Planing
A thin place story
When the universe sends you exactly what you need, why would you say no?
Even scientists experience thin places.
Alan Lightman is a research scientist in astronomy and physics, with a Ph.D. in theoretical physics. In his book A Sense of the Mysterious: Science and the Human Spirit, he describes a time when he grappled with mathematical calculations trying to show whether an experimental result required that gravity be geometrical.
It’s the kind of thing that would send most people screaming from a room, but that he found thrilling.
He studied and worked and wrote down equations. He made progress, but then he got irrevocably stuck. For months (months!) he checked equations, paced the floor, double-checked equations, and paced some more.
Then he got that feeling.
He describes it as like being in a round-bottomed boat when a high wind lifts the hull out of the water and skips it across the surface—planing.

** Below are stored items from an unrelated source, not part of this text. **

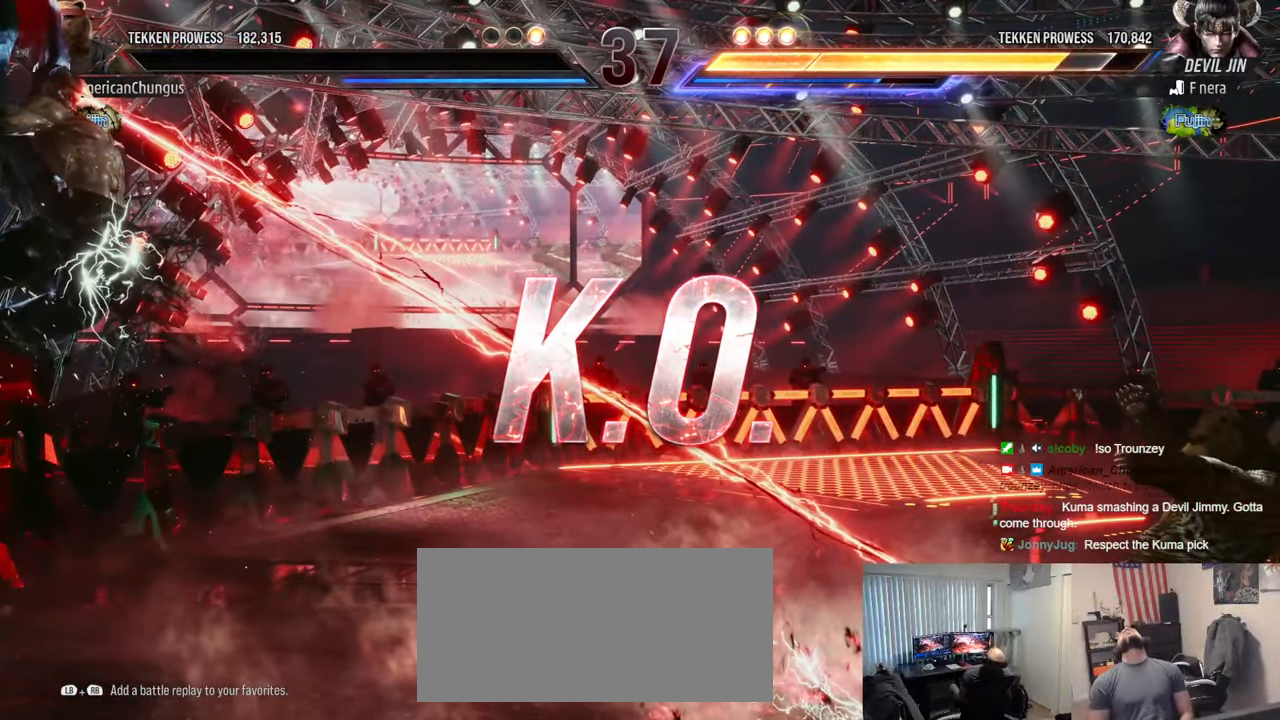
{"buttons": [], "left_stick": "center", "events": []}
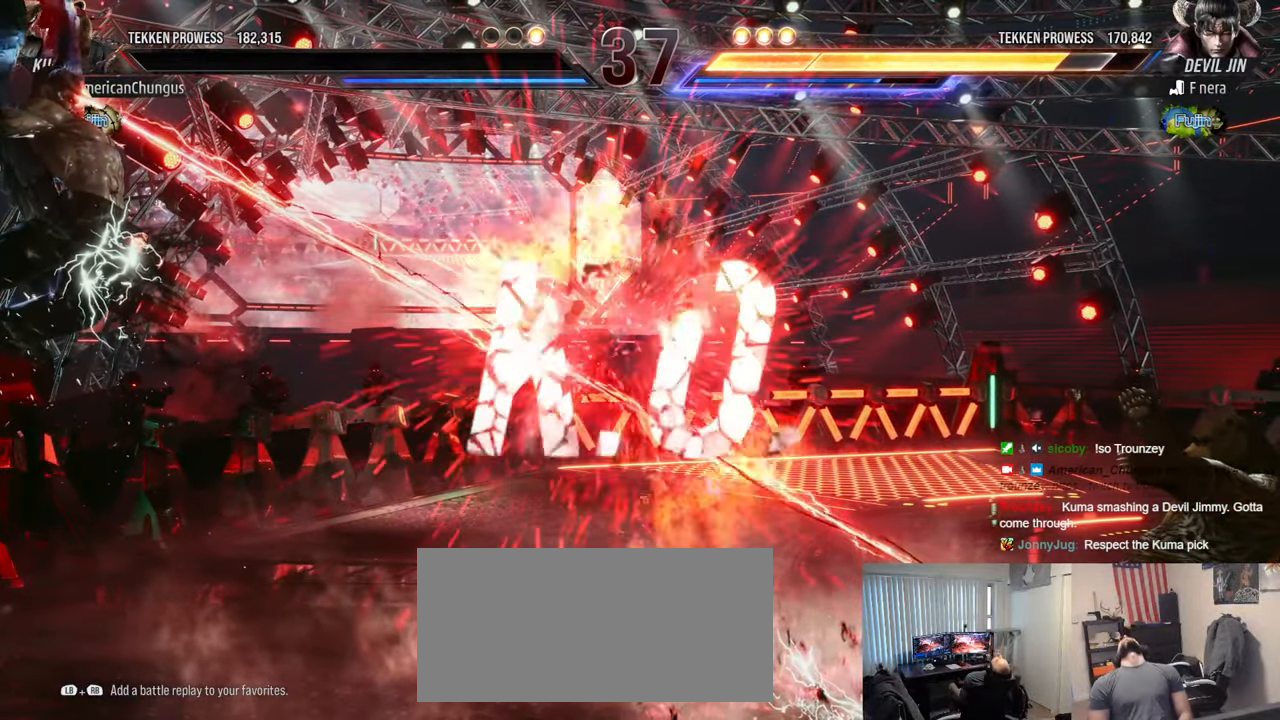
{"buttons": [], "left_stick": "center", "events": []}
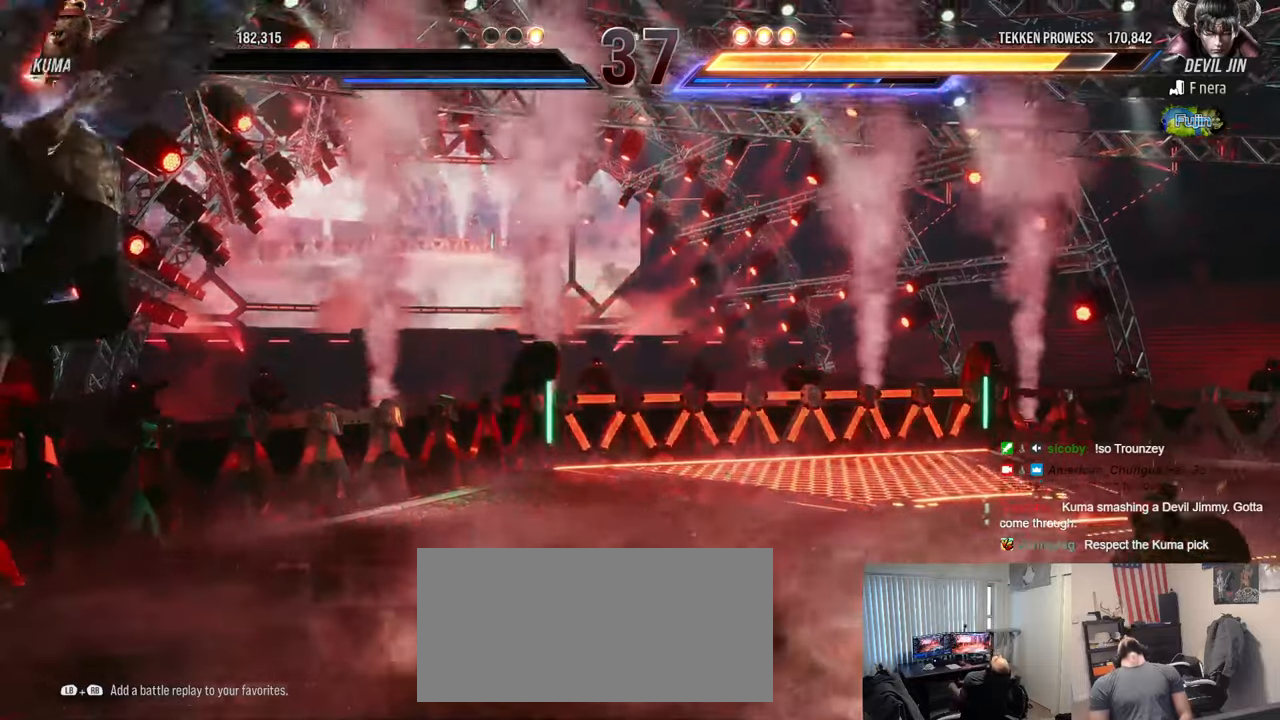
{"buttons": [], "left_stick": "center", "events": []}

During this time of inspiration, he lost all sense of self and his body. He felt weightless, exhilarated:
Although I had no sense of my ego, I did have a feeling of rightness. I had a strong sensation of seeing deeply into the problem and understanding it and knowing that I was right—a certain kind of inevitability.
In a state that was so unreal it was more real than anything he had ever experienced, he looked at the problem in a way he had never noticed before, and he worked his way through to a solution.
Lightman sees a pattern to what he experienced:
The prepared mind. The being stuck. The sudden shift. The letting go of control. The letting go of self.
It’s a pattern that we see in other thin place stories.
When the universe helps you to see more deeply into a problem, why would you say no?